Alistair Cantor represented the successful respondent, a residents’ association, in a High Court appeal against a ‘negative declaration’ in effect confirming that the appellants (a local authority and another party) did not enjoy the benefit of any easements over a private road.
The case raises an interesting point as to the position of defendants to claims for negative declarations as to the absence of legal rights. A defendant to such a claim can always argue that the discretion to make such a declaration should not be exercised. However, if the defendant wishes also to fight the claim on the merits it may be necessary to adduce evidence substantiating the existence of the rights in issue, especially if in truth he or she cannot be characterised as an “unwilling” defendant.
Grounds of appeal and legal arguments
The central ground of appeal was that the judge below had wrongly reversed the burden of proof by requiring the appellants to prove an easement, whereas the burden should have been on the respondent to prove that no such easement existed.
This did not find favour with the appeal court. The appellants had asserted the existence of an easement by prescription or necessity in their own claim. They had in the course of open offers asked the respondents to acknowledge the existence of an easement.
And, while the appellants had indicated at trial they did not need to establish an easement and wished to preserve their position to claim one in the future, they did not formally abandon their claims related to the existence of an easement.
The counterclaim for a declaration put the question beyond doubt. Miles J ruled that the position on burden of proof was more nuanced than suggested by the appellants. The party claiming a negative declaration bore the burden of persuasion but evidential burdens on specific issues might fall on the other party.
In particular, a party asserting a legal right over the property of another might reasonably be expected to provide some evidence for the existence of the right. If it did not, it risked the court finding the legal right did not exist.
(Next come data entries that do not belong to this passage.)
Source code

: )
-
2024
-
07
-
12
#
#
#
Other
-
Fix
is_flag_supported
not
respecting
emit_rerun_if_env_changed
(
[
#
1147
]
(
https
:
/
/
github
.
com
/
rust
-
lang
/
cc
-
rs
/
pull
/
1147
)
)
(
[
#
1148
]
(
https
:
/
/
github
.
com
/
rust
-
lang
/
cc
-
These nuances were why the court should approach the grant of a negative declaration with caution and guard against the risk of unfairness to an unwilling defendant (per Messier-Dowty v Sabena  WLR 2040).
In the present case, the respondent residents’ association had provided limited evidence that, to the best of its knowledge, the appellants enjoyed no easement.
The appellants chose to adduce no evidence substantiating the existence of any easement, and indeed at trial had accepted that the judge could properly reach the conclusion that there was no easement based on the evidence before him.
The judge made no error in his fact-finding exercise, or as to the incidence of the overall burden of persuasion, and accordingly the ground of appeal would be dismissed. Three other grounds of appeal were also dismissed by the court.